Они стояли один напротив другого и буравили друг друга взглядами. В этот момент Волгину уже было все равно – под суд так под суд. Он уже и так потерял все, что только можно, и никакие начальственные окрики его не сломают. Мигачев будто понял это: он вгляделся в глаза подчиненного и вдруг сник, плечи его опустились:
– Думаешь, тебе одному война жизнь перекроила?
Он обвел глазами стеллажи, ломившиеся от документов и фотографий. Они занимали все пространство кабинета – от пола до потолка.
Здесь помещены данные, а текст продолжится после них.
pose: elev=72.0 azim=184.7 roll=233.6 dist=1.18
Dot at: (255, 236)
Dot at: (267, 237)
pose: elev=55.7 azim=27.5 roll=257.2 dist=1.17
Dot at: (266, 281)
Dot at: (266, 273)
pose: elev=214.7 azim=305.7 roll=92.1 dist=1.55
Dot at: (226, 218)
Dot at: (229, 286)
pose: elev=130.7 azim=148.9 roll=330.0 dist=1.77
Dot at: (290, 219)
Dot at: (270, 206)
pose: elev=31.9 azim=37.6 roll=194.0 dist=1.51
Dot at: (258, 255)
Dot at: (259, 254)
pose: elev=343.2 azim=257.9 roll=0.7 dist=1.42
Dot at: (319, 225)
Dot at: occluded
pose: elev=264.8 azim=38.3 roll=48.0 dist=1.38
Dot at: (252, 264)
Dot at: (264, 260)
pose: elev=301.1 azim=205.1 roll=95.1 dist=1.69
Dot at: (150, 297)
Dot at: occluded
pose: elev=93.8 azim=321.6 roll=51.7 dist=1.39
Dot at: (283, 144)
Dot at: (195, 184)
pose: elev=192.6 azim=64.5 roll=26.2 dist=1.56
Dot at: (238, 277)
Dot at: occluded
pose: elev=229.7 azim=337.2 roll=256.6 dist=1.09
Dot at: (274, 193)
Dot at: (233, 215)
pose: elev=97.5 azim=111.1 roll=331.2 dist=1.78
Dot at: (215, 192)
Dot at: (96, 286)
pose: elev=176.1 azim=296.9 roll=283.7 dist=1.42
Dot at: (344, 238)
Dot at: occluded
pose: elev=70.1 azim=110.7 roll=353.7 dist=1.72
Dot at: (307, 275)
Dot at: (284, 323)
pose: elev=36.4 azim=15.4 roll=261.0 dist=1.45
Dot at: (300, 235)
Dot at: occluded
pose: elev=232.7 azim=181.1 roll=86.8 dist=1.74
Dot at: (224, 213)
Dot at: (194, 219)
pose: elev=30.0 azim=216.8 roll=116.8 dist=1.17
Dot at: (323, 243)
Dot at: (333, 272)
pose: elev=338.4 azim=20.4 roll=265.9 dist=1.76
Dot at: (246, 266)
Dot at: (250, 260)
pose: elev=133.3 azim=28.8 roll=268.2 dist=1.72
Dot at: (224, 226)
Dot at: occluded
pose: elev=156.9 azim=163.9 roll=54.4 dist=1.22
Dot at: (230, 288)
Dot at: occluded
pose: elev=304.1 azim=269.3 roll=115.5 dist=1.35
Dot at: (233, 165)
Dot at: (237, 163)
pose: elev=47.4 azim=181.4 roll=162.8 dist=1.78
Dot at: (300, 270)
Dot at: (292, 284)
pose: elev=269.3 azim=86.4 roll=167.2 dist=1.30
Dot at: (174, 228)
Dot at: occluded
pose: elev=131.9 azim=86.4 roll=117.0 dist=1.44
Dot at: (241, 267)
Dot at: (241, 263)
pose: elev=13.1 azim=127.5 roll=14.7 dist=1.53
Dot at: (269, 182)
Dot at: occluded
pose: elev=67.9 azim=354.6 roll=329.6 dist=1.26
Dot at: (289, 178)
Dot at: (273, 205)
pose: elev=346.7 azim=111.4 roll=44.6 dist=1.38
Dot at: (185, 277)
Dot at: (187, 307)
– Здесь за каждой бумажкой человеческая судьба, – тихо проговорил он. – Поэтому нам необходимо, чтобы этот трибунал состоялся, чтобы люди не теряли своих близких, не искали по свету детей, жен, сестер и братьев. Ты пойми, Волгин, пока не вынесен приговор и не наказаны виновные, точка в этой войне еще не поставлена. И нам нужен такой приговор, который не сможет подлежать пересмотру. А то ведь пройдет время, и скажут, что это была месть победителей. Факты подтасовали, преступления раздули…
– После всего этого? – не поверил капитан.
– Да, после всего! – подтвердил Мигачев. – Память человеческая, она ведь бывает короткой. Поэтому для нас сейчас главное – спасти будущее и всех, кто идет за нами. Чтобы нашим детям не пришлось потом доказывать, что это они на нас напали, а не мы на них.
Полковник усталым жестом стянул с носа очки и принялся протирать запотевшие стекла.
– Да, я всех хотел бы спасти, – пробормотал он, и в его голосе Волгин услышал ноты вины, – каждого хотел бы спасти. И Лену твою тоже. Но если на чаше весов судьбы миллионов? Ты бы сам как поступил?..
Он отложил в сторону платок и задел стоявшую на столе фотографию; рамка упала, и Волгин наконец увидел изображение.
С фотоснимка, робко улыбаясь, смотрела моложавая женщина, а рядом, положив ей руку на плечо, стоял молодой парень в курсантской форме, почти мальчишка, неуловимо похожий на Мигачева, а еще больше на самого Волгина. У него был такой же твердый абрис губ и подбородка и такое же упрямое выражение глаз. На коленях у женщины сидел вихрастый пацан лет восьми с веснушчатым лицом. Позади проглядывал безмятежный фон – то ли море, изображенное на ткани, то ли и вправду реальный морской пейзаж. Фотография была выцветшая, довоенная.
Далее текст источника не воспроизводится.